Why shoot Truman, that gentle, dedicated man? Oscar, the one who survived, says it was nothing personal; the grim fact that Truman would have been dead was beside the point. These noble savages weren't after him, they were after "the president of the United States." What lover of crackpot nationalists could object to that?

Why did they want to kill the president? The authors aren't quite sure, but they offer us choices. Maybe it was the Spaniards, who "had left a legacy of violence" in Puerto Rico. Maybe it was the Americans, who arrived there after the Spanish in 1898, "advancing behind piety and bayonets," and who had changed "their language, their customs and even the spelling of the name of the island itself."

Or maybe it was simply the inspired idea of their leader, "fiery Pedro Albizu Campos." Fiery Pedro, a Harvard Law School graduate, was "a fighter against imperialism, a plotter of revolution, a man of almost saintly composure and assuredness [who] dazzled them all with his courage, his strength, his absolutism, his wit, his powerful oratory and his way of seeing through things to the absolute core." He was, they say, "smart. He was very smart." At Harvard he failed to maintain the C average required, but two professors recommended him for the law school anyway. One said Albizu was "a gentlemanly Puerto Rican, not brilliant intellectually but of good habits and appearance." The other said he was "unusually courteous and gentlemanly . . . and his work, if not brilliant, has been thorough and absolutely satisfactory."

El Pedro's courage wasn't always dazzling.
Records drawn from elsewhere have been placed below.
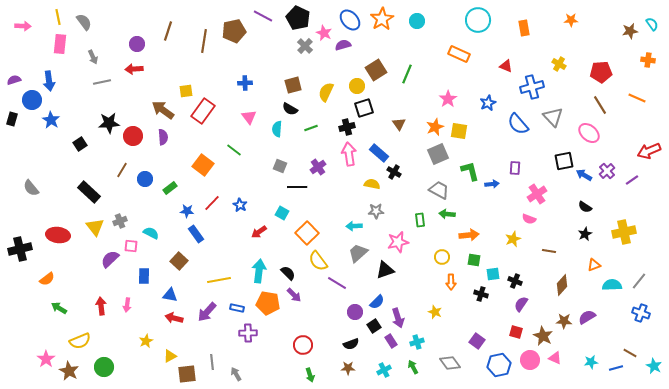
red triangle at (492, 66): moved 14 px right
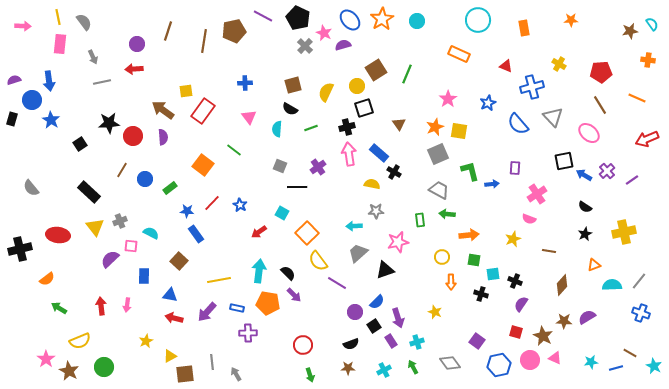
red arrow at (649, 151): moved 2 px left, 12 px up
brown square at (187, 374): moved 2 px left
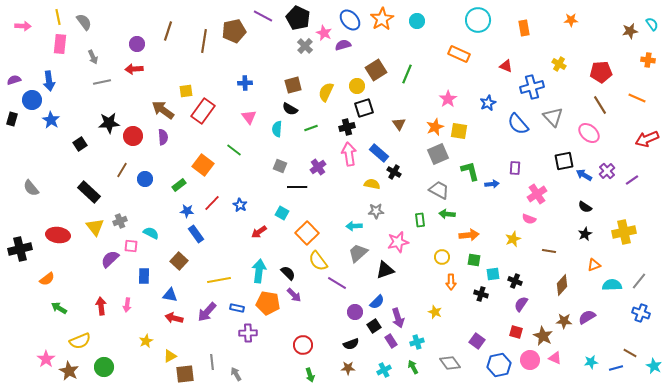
green rectangle at (170, 188): moved 9 px right, 3 px up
In the brief, abortive revolt that preceded the assassination attempt in New York by a few days, he stayed home while five of his followers were being riddled with bullets. After a three-day siege, he and a young man named Rivera Walker surrendered. Walker went out, carrying a white napkin on a pole, while the Maximum Leader waited inside.

This book is without substantial new facts, but loaded with suppositions, deductions, and opinions. The main players are long dead, but Hunter and Bainbridge seem able to move back in time and into the heads and hearts of the assassins, as well as bystanders, innocent or not, at home and abroad, and hear with their ears, see with their eyes, and read the thoughts that ran around in their brains.

Why did they write this loopy book? Perhaps, like many dedicated members of the modern media, they believe it is part of their job to present America as an exploiter of mankind and greedy gobbler of other peoples' goods. Why is the country that fought a civil war to abolish slavery, rescued Puerto Rico from "gold hungry" Spain, helped defeat Hitler, saved the Philippines from Spain, and brought Saddam Hussein, the butcher of hundreds of thousands of his countrymen, to judge and jury, the villain? Maybe Hunter has seen one Oliver Stone film too many. Perhaps Bainbridge feels, as lawyers often do, that the truth isn't important as long as you can persuade a jury. Why did Simon and Schuster publish this book? Maybe the publisher had a couple of idle presses, a lot of paper, and a desire to keep busy.